魏氏所主张的要“复”到西汉,是要“复”西汉的“微言大义”,要“贯经术、政事、文章于一” (同上); 也就是要运用西汉今文经学的“微言大义”,“救裨当世”,进行社会改革。所以他从今文经学中主要是接受了“通三统”、“张三世”的“变易”思想。他说:“无三科九旨则无《公羊》,无《公羊》则无《春秋》,奚微言之与有。”(《公羊春秋论》下)正是以这种“变易”思想作指导,魏氏提倡求实精神,一方面主张“去伪、去饰、去畏难、去养痈、去营窟”(《海国图志叙》),另方面主张“以实事程实功,以实功程实事”(同上),要去掉“人心之寐患”、“人材之虚患”,走求实的道路。为此,他除在《海国图志》中系统地介绍西方历史、地理、政治、经济等方面的情况外,主张睁开眼睛看世界,向西方国家学习但又不依赖于西方国家,提出“师夷长技以制夷”(《海国图志叙》)的口号,认为当时的长技有三,即战舰、火器、养兵练兵之法,主张学习这些长技,“以彼长技御彼长技”,打败外国侵略者。与此同时,魏氏还主张改革弊政,指出“天下无兴利之法,除其弊则利自兴矣”(《淮北票盐志叙》),强调“变古愈尽,便民愈甚” (《默觚下·治篇五》),并提出了改革盐税、漕运及选拔人材的一系列措施。

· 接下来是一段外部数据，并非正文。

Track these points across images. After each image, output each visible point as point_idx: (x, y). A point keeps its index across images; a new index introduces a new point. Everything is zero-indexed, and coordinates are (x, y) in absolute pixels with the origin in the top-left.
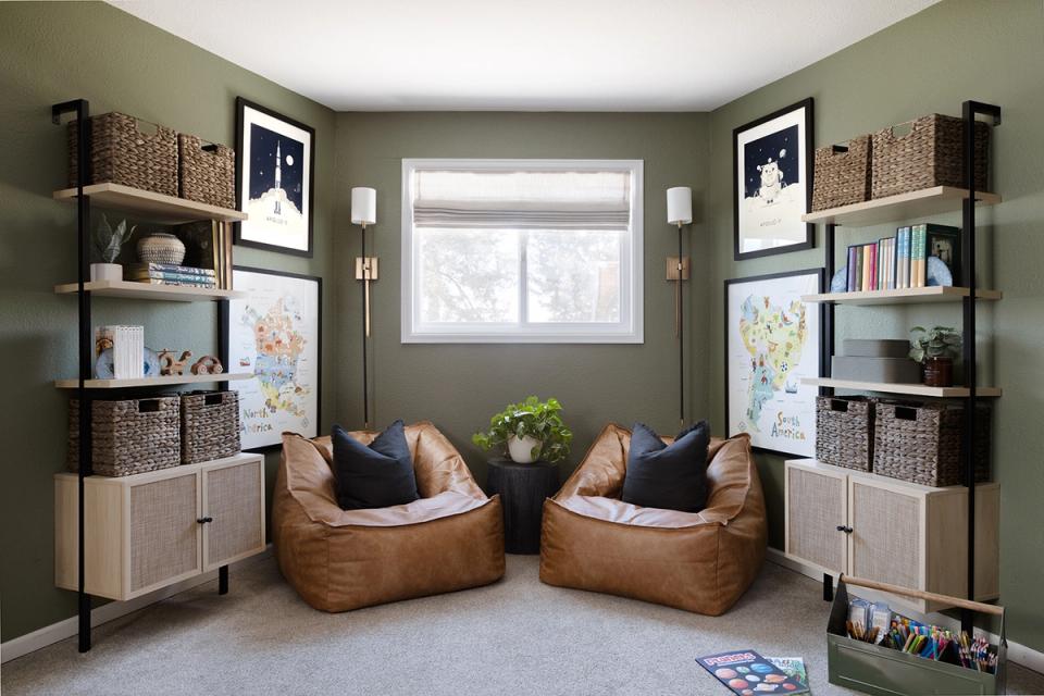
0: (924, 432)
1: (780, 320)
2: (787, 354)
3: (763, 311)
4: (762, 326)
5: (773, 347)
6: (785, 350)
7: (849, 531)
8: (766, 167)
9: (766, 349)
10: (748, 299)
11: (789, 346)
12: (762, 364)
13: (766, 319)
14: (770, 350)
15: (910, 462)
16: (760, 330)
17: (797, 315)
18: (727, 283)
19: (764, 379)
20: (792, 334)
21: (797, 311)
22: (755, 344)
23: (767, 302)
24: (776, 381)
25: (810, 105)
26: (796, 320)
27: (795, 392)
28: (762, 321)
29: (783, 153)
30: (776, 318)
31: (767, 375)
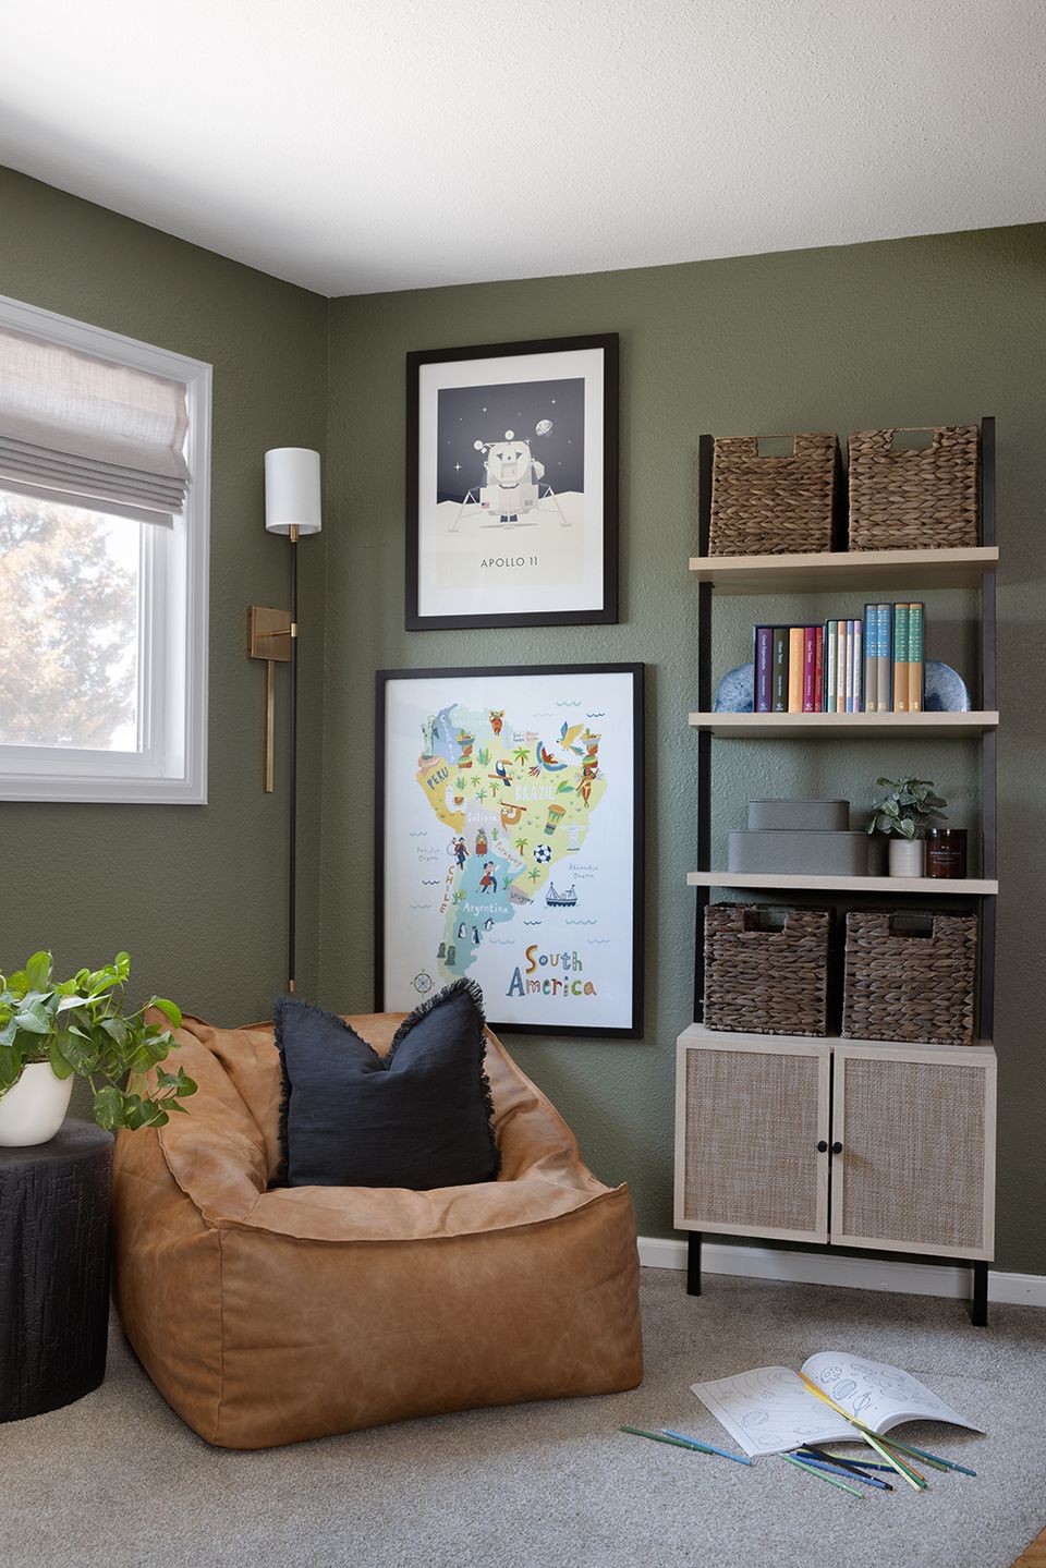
0: (948, 956)
1: (533, 761)
2: (550, 828)
3: (484, 739)
4: (483, 772)
5: (512, 815)
6: (545, 819)
7: (835, 1149)
8: (498, 448)
9: (497, 819)
10: (445, 713)
11: (557, 812)
12: (482, 849)
13: (495, 757)
14: (505, 820)
15: (921, 1009)
16: (475, 781)
17: (578, 751)
18: (382, 678)
19: (488, 881)
20: (564, 788)
21: (578, 743)
22: (463, 808)
23: (497, 723)
24: (522, 883)
25: (611, 345)
26: (576, 763)
27: (574, 904)
28: (484, 759)
29: (544, 427)
30: (523, 756)
31: (495, 872)
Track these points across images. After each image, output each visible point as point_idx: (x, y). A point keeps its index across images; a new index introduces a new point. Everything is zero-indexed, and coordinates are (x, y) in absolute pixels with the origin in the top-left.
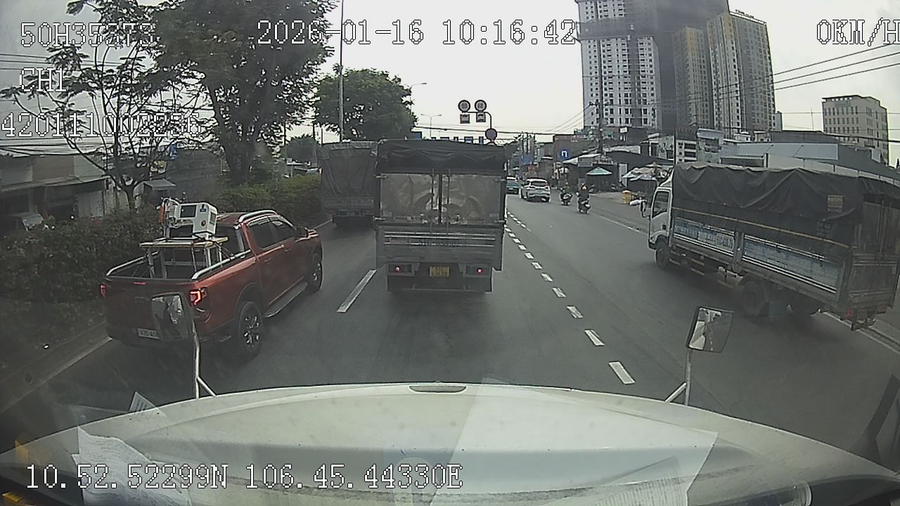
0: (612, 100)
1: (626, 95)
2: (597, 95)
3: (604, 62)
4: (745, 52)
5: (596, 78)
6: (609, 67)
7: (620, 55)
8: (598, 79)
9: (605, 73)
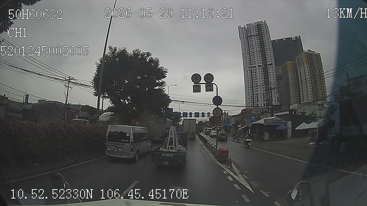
0: (257, 96)
1: (264, 94)
2: (251, 94)
3: (254, 80)
4: (313, 68)
5: (251, 87)
6: (256, 82)
7: (261, 76)
8: (252, 87)
9: (254, 85)
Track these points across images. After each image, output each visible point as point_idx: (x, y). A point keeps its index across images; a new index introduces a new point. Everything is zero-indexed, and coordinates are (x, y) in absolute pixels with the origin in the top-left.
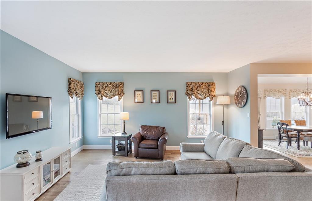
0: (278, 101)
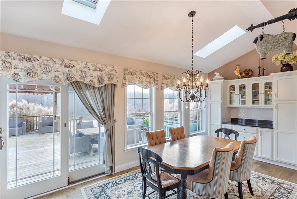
0: (147, 91)
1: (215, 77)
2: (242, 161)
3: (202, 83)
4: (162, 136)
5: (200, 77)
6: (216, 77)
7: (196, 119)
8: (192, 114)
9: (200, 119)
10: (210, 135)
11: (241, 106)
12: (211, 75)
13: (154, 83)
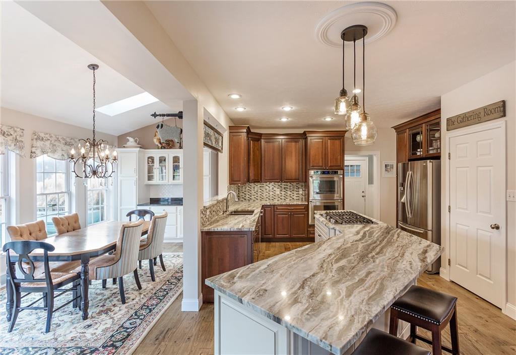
1: (127, 143)
2: (152, 237)
3: (107, 156)
4: (40, 230)
5: (105, 148)
6: (129, 144)
7: (98, 203)
8: (91, 197)
9: (105, 203)
10: (121, 220)
11: (160, 182)
12: (121, 141)
13: (15, 145)
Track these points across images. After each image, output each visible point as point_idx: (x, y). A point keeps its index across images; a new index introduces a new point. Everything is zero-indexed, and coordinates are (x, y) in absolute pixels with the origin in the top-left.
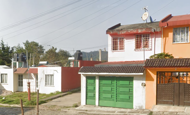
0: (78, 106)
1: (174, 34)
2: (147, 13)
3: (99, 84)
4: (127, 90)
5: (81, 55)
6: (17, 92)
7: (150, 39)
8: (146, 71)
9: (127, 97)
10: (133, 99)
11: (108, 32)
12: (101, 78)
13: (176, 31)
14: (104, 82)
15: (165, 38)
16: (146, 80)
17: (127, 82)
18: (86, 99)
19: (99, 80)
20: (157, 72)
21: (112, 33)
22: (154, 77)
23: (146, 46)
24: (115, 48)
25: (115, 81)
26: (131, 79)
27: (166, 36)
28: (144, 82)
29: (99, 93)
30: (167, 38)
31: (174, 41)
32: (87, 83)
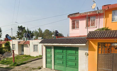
0: (41, 69)
1: (113, 15)
2: (95, 4)
3: (54, 52)
4: (74, 58)
5: (57, 33)
6: (21, 55)
7: (96, 20)
8: (89, 42)
9: (74, 63)
10: (78, 66)
11: (69, 16)
12: (56, 48)
13: (114, 13)
14: (57, 51)
15: (106, 18)
16: (89, 50)
17: (74, 52)
18: (46, 63)
19: (54, 49)
20: (98, 43)
21: (71, 17)
22: (96, 47)
23: (93, 24)
24: (73, 27)
25: (65, 50)
26: (76, 49)
27: (107, 17)
28: (87, 52)
29: (54, 60)
30: (108, 18)
31: (113, 21)
32: (46, 51)
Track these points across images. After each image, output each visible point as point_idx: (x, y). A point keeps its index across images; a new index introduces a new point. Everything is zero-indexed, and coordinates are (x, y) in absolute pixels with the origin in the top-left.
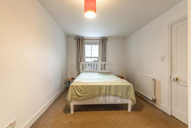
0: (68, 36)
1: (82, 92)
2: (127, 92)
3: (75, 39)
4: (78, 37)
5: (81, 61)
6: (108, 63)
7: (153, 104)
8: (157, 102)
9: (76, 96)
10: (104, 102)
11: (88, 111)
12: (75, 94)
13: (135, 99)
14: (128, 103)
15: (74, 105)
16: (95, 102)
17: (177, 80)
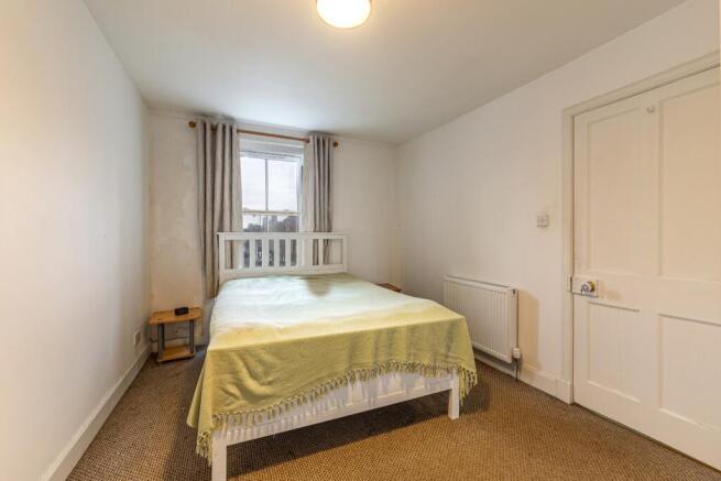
0: (152, 108)
1: (270, 379)
2: (449, 348)
3: (192, 125)
4: (205, 115)
5: (221, 229)
6: (339, 237)
7: (514, 374)
8: (525, 365)
9: (242, 402)
10: (366, 400)
11: (295, 457)
12: (233, 390)
13: (474, 371)
14: (452, 387)
15: (230, 449)
16: (331, 409)
17: (593, 290)
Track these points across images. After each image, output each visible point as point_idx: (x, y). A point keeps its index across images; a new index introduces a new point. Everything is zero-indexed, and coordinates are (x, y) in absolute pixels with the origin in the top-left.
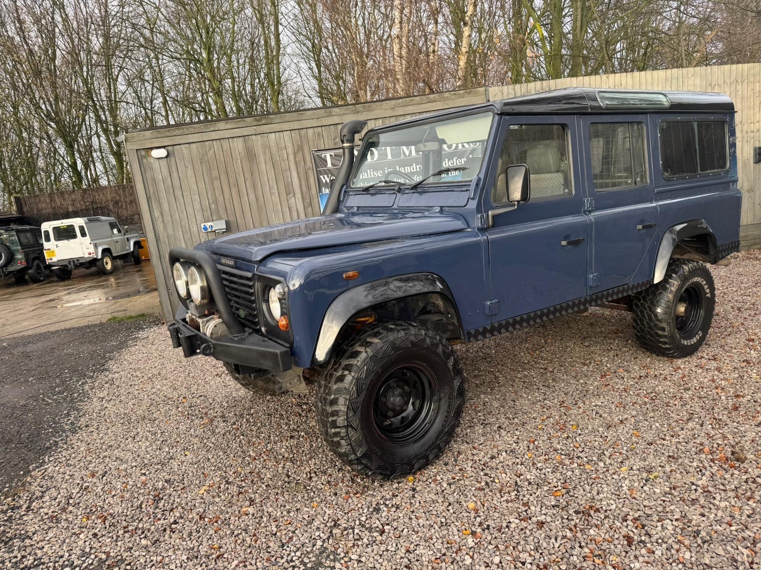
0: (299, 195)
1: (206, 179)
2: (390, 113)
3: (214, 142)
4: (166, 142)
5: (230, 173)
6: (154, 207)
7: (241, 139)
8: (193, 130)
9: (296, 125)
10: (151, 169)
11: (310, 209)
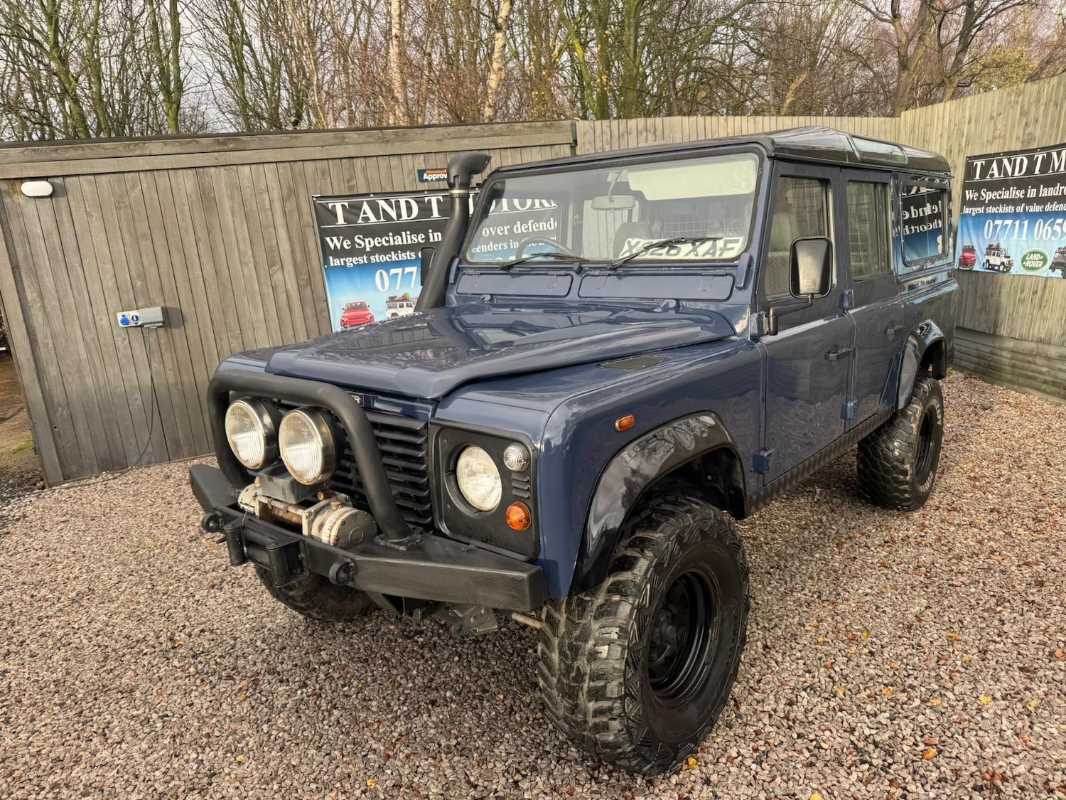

在哲学思想上,魏氏继承了北宋张载“太虚即气”(《正蒙·太和篇》)的思想,认为宇宙间充满着精气,无间不入。他说:“太虚之精气流动,充盈于天地间,必有入也。集于列星,与为光芒;集于水火,与为润旸;集于金木,与为柔刚;集于珠玉,与为精英;集于圣人,与为琼明;……太虚者万物之真宅也。”(《默觚上·学篇十四》)他认为万事万物都是气化流行而生,最后又复归于太虚之气。但魏氏没有把气化流行的思想贯彻到底,而认为“因气以为生死者身也,身之内有心,心之内有仁,迨仁既成而不因形气以生死矣”(《默觚上·学篇十三》)。他把道德属性的“仁”,视为可以不随形气生死而超乎形气的本体。他还吸取了朱熹“仁便是天地之心”(《朱子语类》卷一) 的观点,说“仁者,天地之心也,天生一人即赋以此种子之仁,油然渤然不容已于方寸”(《默觚上·学篇十三》),将万物的生成看成一种有目的有意识的作用。魏氏也相信鬼神的存在,主张以“神道设教”来维护封建统治。他说:“鬼神之说,其有益于人心,阴辅王教者甚大,王法显诛所不及者,惟阴教足以慑之。”(《默觚上·学篇一》)这种有神论为魏氏晚年皈依佛教,受菩萨戒,打开了通路。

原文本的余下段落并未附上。